It turned out that fedex doesn't 'do' 'hold for pickup' if it's a ground delivery and not an express so it was going to go to my apartment, which was fine because all deliveries always go to our back porch where the mailboxes are, and there is an unlocked entrance just feet from the mailboxes and the sidewalk where they put packages (inside, protected, some heat).

I came home middle of afternoon from work and looked through back entryway and saw no packages, so went to take shower etc and get ready for a blood donation that evening, didn't check email or anything because of lack of time. As going out, still no package.

I get home from my donation and have some dinner, and go online.
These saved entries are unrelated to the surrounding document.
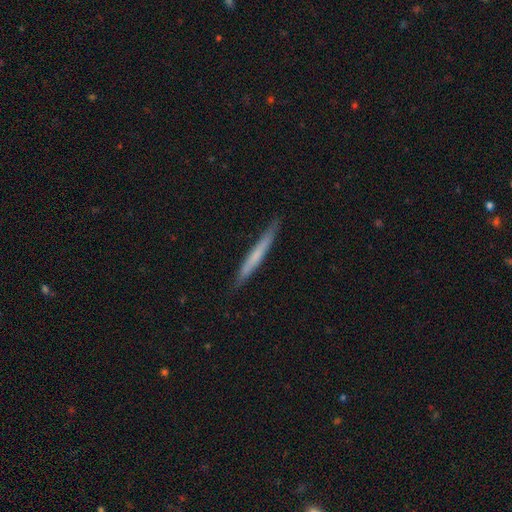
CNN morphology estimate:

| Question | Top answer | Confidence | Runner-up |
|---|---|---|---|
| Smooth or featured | smooth | 55% | featured or disk (39%) |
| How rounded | cigar-shaped | 97% | in between (2%) |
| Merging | none | 90% | minor disturbance (8%) |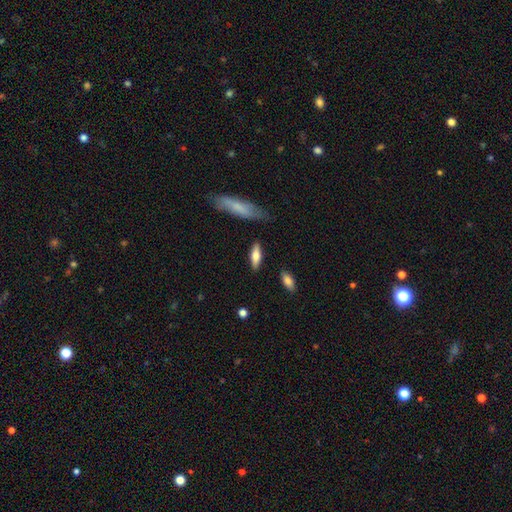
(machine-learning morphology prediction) A smooth galaxy with no disk features (61%) that is in between round and cigar-shaped (53%).

Vote fractions:
- Smooth or featured? smooth: 61% / featured or disk: 33% / star or artifact: 6%
- How rounded? in between: 53% / cigar-shaped: 45% / round: 2%
- Merging? none: 83% / minor disturbance: 12% / major disturbance: 3% / merger: 3%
Immediately I see an email from Tom alerting me that fedex had delivered my package of orchid seedlings, clearly marked fragile seedlings this side up etc (very clearly marked as to perishable items), to the front entryway at 9:30am.

Clearly, my blood pressure jumped at that point.... I looked at my other emails and sure enough received note that package had been delivered at 930am. I go out to back entry, and no package there, so go out front and on the front entryway is the box sitting in the middle of the porch, with the 'this side up' label pointing sideways instead of upwards....... packages are always delivered to the back door/entry and nobody ever looks at the front entry for packages. The box had been sitting outside for twelve hours, but since it had been packed very well by Tom, had a heat pack included gratis, and fortunately it had been between 39 and 37 degrees F all day, the seedlings at least looked fine, and Tom felt that with the temps and heat pack, they should be okay (and they do still look fine).
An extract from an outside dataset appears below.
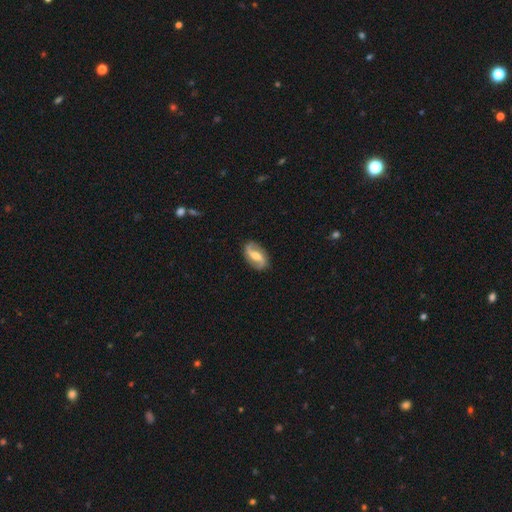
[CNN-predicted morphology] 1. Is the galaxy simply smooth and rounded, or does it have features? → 78% featured or disk, 16% smooth, 6% star or artifact.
I felt that a note to customer service was in order so sent the following note, hoping at least some sort of apology or maybe an adjustment of the shipping fee...
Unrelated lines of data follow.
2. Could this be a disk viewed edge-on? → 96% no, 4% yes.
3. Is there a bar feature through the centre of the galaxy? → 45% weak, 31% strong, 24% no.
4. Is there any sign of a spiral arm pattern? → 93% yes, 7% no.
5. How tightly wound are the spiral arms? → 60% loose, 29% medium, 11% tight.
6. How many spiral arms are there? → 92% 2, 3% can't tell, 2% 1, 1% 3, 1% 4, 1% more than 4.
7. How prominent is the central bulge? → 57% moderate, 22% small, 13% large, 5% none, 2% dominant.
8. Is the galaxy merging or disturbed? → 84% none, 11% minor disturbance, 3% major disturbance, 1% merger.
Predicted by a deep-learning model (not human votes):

> Please select a topic: Technical Support
> Please select a product or service: FedEx Home Delivery
> Please select a category: Status of shipment
> Type of Email:
> ...


 

after a bunch of days I received the following non-reply



> Response (N***** A.) - 12/23/2012 02:16 PM
> Dear Mr. Ufford:
> 
> We greatly appreciate that you have taken the time to write and share your concerns. This allows us a valuable opportunity to examine and correct possible deficiencies that cause customer dissatisfaction.
> ...



it was interesting to note that they felt that I probably just had too high expectations of their service though there was a slight, tiny apology of sorts at the end... I should have used priority mail as that would have to have at least gone to the back porch by the mailboxes outside, where I would have at least seen it and it would have had a little sunlight, if they didn't put it inside the back door. I have had excellent results with priority mail and plants from all around the country

why is it that at the one time when you need these carriers to come through and have their usual service, that they fall down when it counts the most? if it had been the day before or after, it would have been much colder and we would have had a real problem. as it was, there was mostly a polite hope that I would continue to use their services despite this situation. *NOT*

beware fedex ground!

*p.s.* - I must add that I had ordered one flask of paph liemianum from Tom/Fox Valley and he had offered to send me two for a very good price (had to decline since orchid club money and couldn't justify the expense), and as it was, he included a very nice compot of paph sukhakulii seedlings for free! :clap: so, definitely look for orchids from Fox Valley, just don't use fedex ground  
I also have to add that the flask seedlings were very nice and healthy, and I am trying out the deflasking instructions on their website where you just place the agar puck/seedlings whole into a pot with seedling bark;... I dug around my orchid supplies and found out that I am out of the plain pine bark (acid, what is wanted to suppress fungi) and had only seedling orchiata (neutral to higher pH or just not acidic) and ground sphagnum (supersphag), so used some chopped sphagnum with a hard sponge underneath in the pot around the puck/seedlings until I can get to the store to see if they have any seedling pine bark to replace the other media


----------



## wjs2nd (Dec 25, 2012)

During the holiday season they hire helpers. it was probably a helper who left your package in an unusal spot. Stink about the so so apology. I just think the person didn't think outhat reply very well.


----------



## abax (Dec 26, 2012)

Charles, several members of Orchid Source Forum complained as a group
to FedEx about really bad delivery practices and even sent photos of clearly
marked boxes that had been thrown in the snow, left outside a gate in winter, etc., etc., etc. None of us ever got an apology or even an acknowledgement. I just paid $45.00 in shipping from Joan Bateman for
two day delivery. The delivery was almost as much as the plants. However, they did get here on time and in excellent condition. I just don't use ground shipping at all any more...that includes USPS Priority.
It just ain't worth losing the plants!


----------



## cnycharles (Dec 26, 2012)

I always had excellent results using priority mail, but then again I was probably close enough to a population center so that things didn't get hung up in spots, or we had good workers on our end. clearly fedex ground is not the way to go if something has to be kept out of the cold/weather


----------